### EXTRAIT CHOISI
────────────────────────────────────────

Paru en 2015 dans la collection rue des lignes des éditions La ville brûle, « Berliner ensemble » rassemble 22 textes courts écrits sur Berlin entre 2007 et 2014 par l'auteure et traductrice Cécile Wajsbrot qui partage (ou a longtemps partagé) sa vie entre Paris et Berlin.
Ville auparavant frappée d'un interdit, Berlin devient pour Cécile Wajsbrot une cité dangereusement attirante dès sa première visite, une ville dont il lui est désormais très difficile de repartir. Elle compose avec ses textes-fragments un portrait sensible et passionnant d'une ville en mutation, sous le signe de l'Ange de l'histoire de Walter Benjamin.

« Où est le présent ? me demandais-je dans les rues de Berlin, ne se tient-il que dans la tension entre passé et avenir ? Je me sentais happée par la vigueur d'un pays qui me semblait neuf – comme une Amérique avec une histoire. Berlin possédait à la fois les espaces immenses et vides d'un Nouveau Monde et le long parcours plus qu'accidenté du continent ancien. » (Le chant des sirènes)

Une question centrale hante ces textes, qui parcourent la période de la chute du Mur à l'époque actuelle de gentrification de Berlin, dans cette ville qui s'arpente autant dans le temps que dans l'espace de ses rues, celle de la distance à l'Histoire des habitants de la ville, allemands ou étrangers, pour peu que leur famille ait été marquée par cette Histoire, comme c'est le cas pour Cécile Wajsbrot.

────────────────────────────────────────

### LISTE DES LIGNES
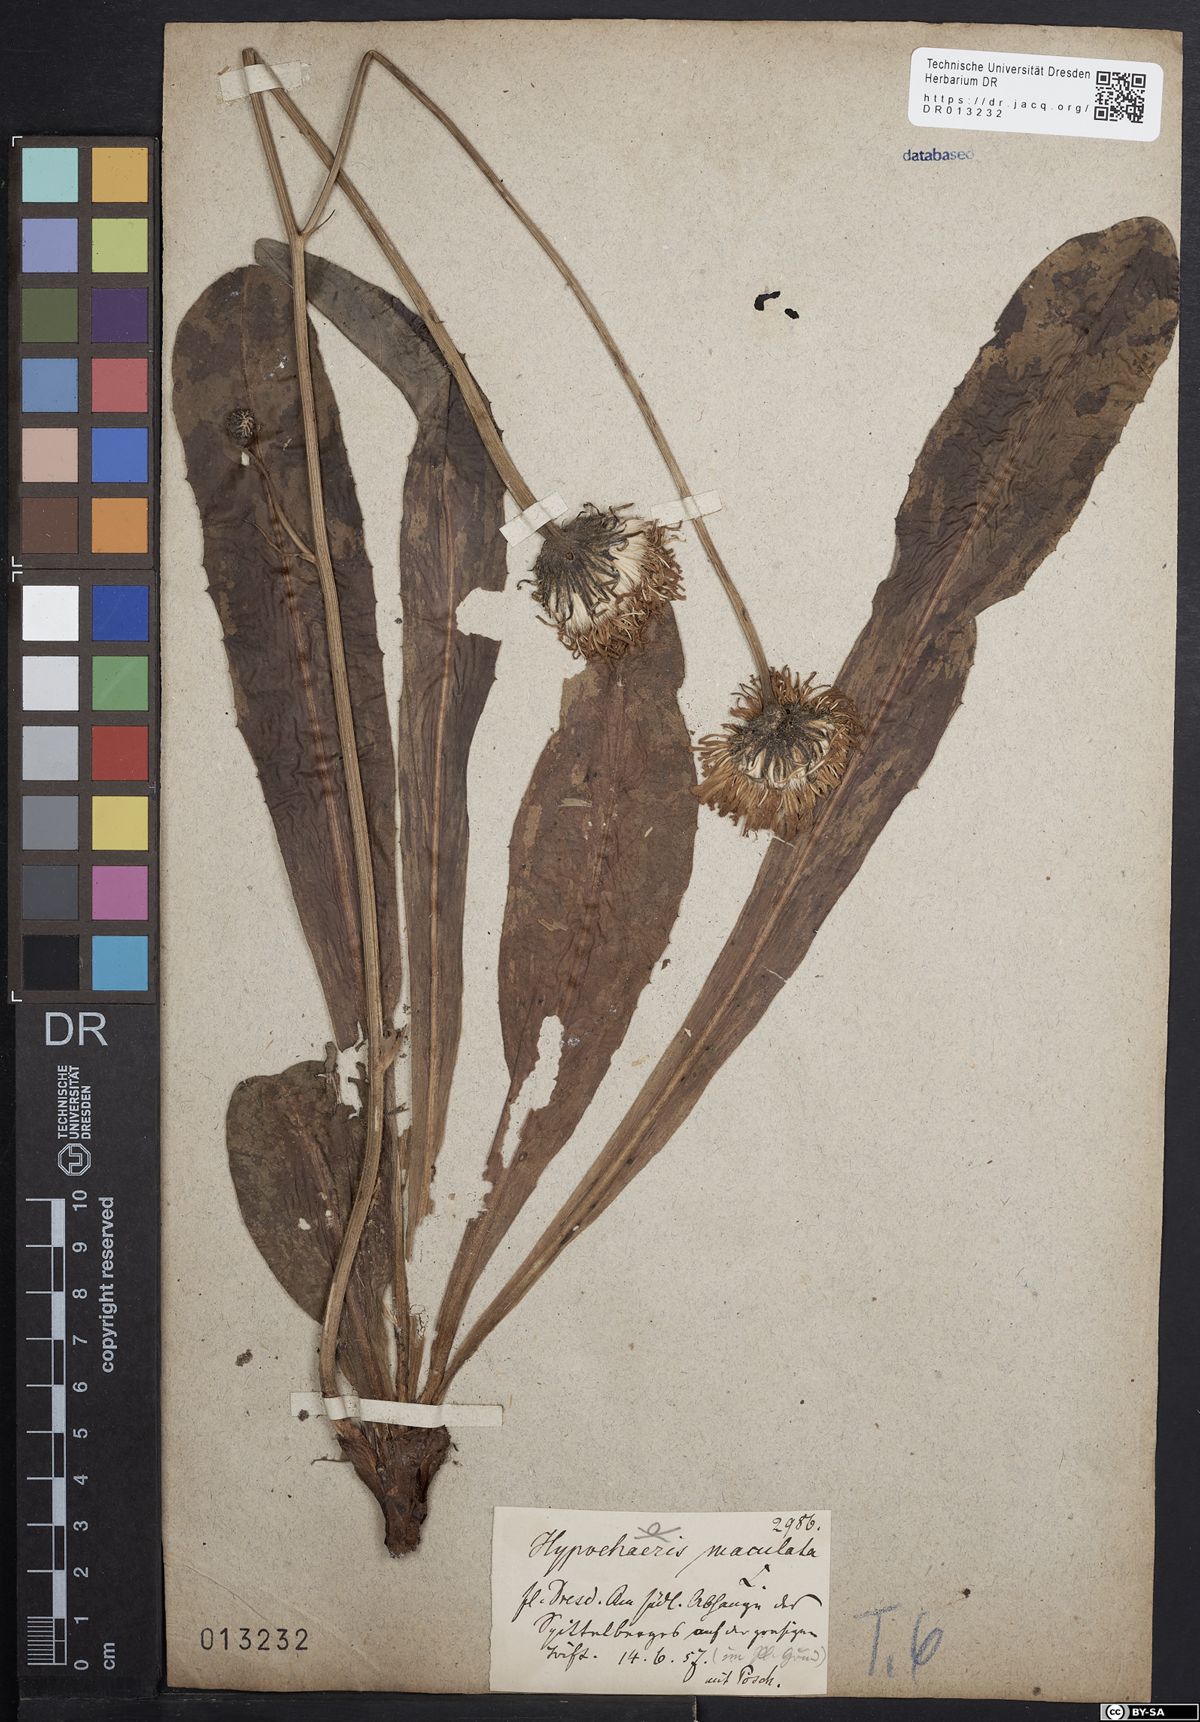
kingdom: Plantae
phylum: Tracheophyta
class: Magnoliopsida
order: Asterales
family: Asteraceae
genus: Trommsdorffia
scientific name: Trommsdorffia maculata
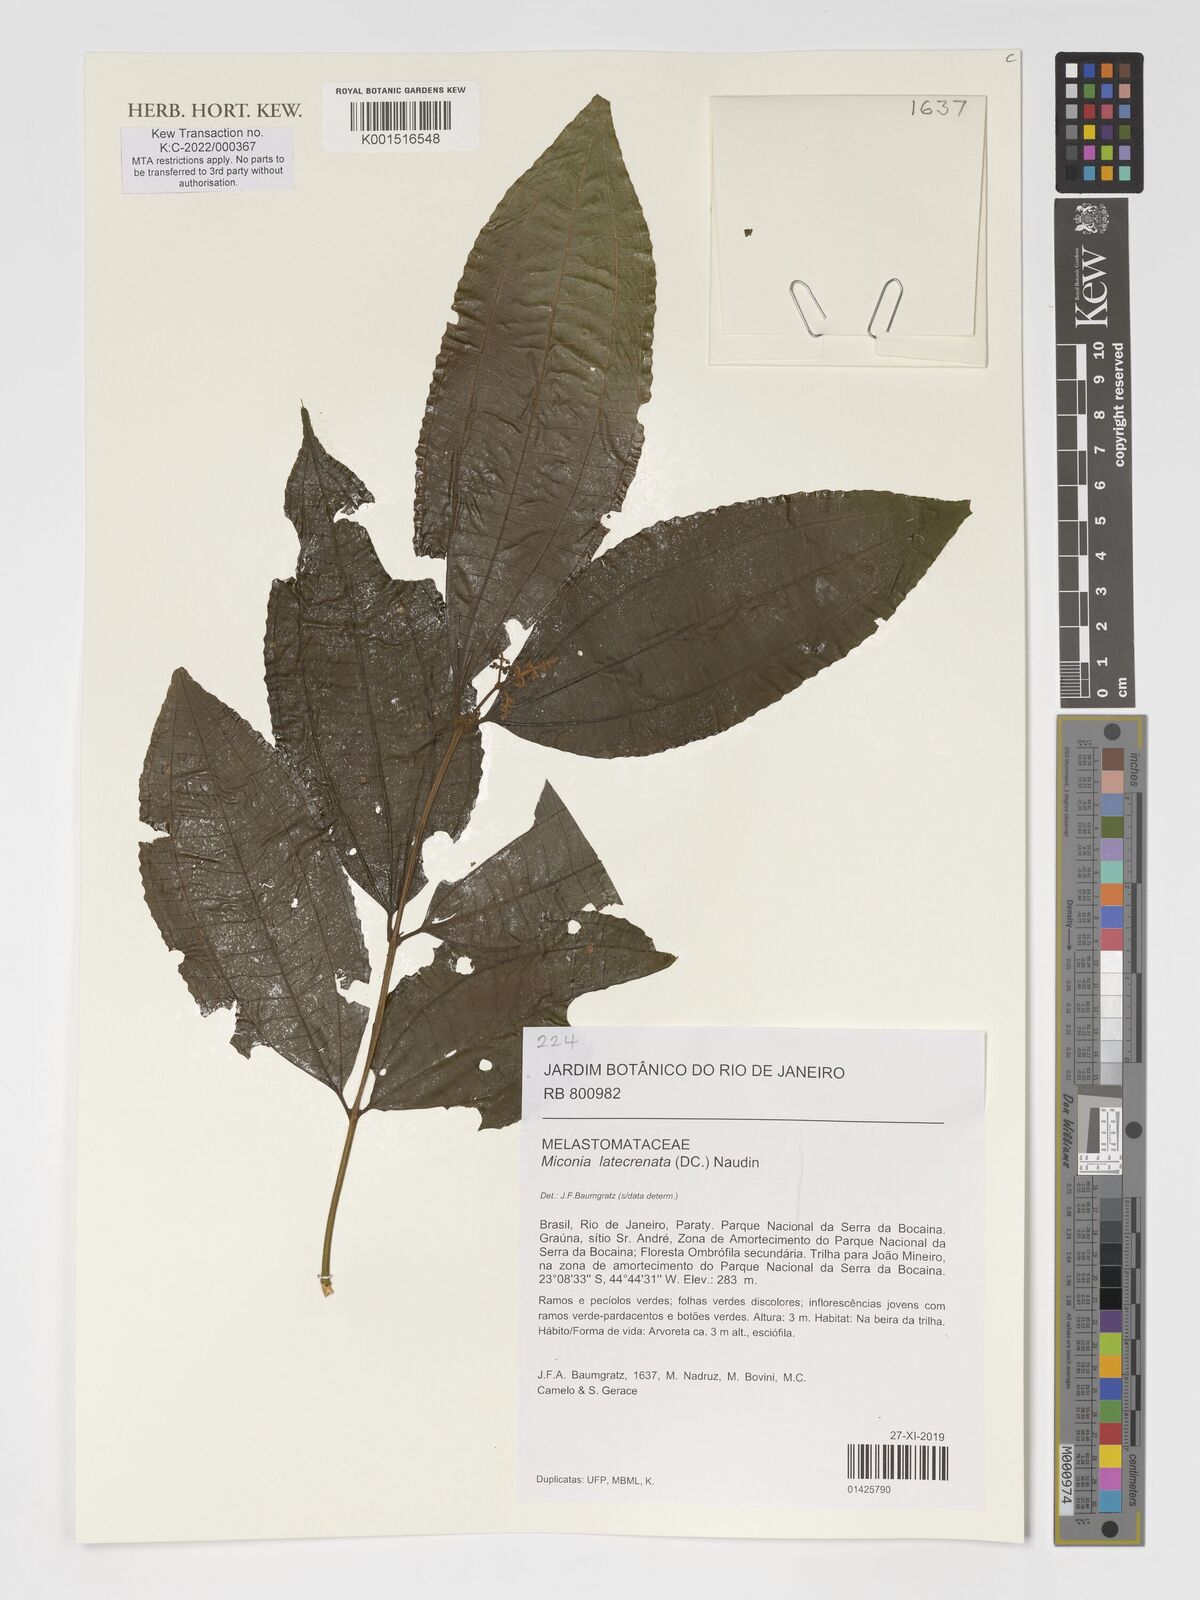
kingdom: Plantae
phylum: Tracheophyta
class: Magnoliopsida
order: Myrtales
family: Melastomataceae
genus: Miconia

────────────────────────────────────────

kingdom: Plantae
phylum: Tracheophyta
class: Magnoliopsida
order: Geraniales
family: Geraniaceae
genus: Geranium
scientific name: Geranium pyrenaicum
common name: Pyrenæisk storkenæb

────────────────────────────────────────

### CONSIGNES DE TRAVAIL
Reproduisez intégralement l'extrait consacré à « Berliner ensemble ».

### RÉSULTAT CI-DESSOUS
Paru en 2015 dans la collection rue des lignes des éditions La ville brûle, « Berliner ensemble » rassemble 22 textes courts écrits sur Berlin entre 2007 et 2014 par l'auteure et traductrice Cécile Wajsbrot qui partage (ou a longtemps partagé) sa vie entre Paris et Berlin.
Ville auparavant frappée d'un interdit, Berlin devient pour Cécile Wajsbrot une cité dangereusement attirante dès sa première visite, une ville dont il lui est désormais très difficile de repartir. Elle compose avec ses textes-fragments un portrait sensible et passionnant d'une ville en mutation, sous le signe de l'Ange de l'histoire de Walter Benjamin.

« Où est le présent ? me demandais-je dans les rues de Berlin, ne se tient-il que dans la tension entre passé et avenir ? Je me sentais happée par la vigueur d'un pays qui me semblait neuf – comme une Amérique avec une histoire. Berlin possédait à la fois les espaces immenses et vides d'un Nouveau Monde et le long parcours plus qu'accidenté du continent ancien. » (Le chant des sirènes)

Une question centrale hante ces textes, qui parcourent la période de la chute du Mur à l'époque actuelle de gentrification de Berlin, dans cette ville qui s'arpente autant dans le temps que dans l'espace de ses rues, celle de la distance à l'Histoire des habitants de la ville, allemands ou étrangers, pour peu que leur famille ait été marquée par cette Histoire, comme c'est le cas pour Cécile Wajsbrot.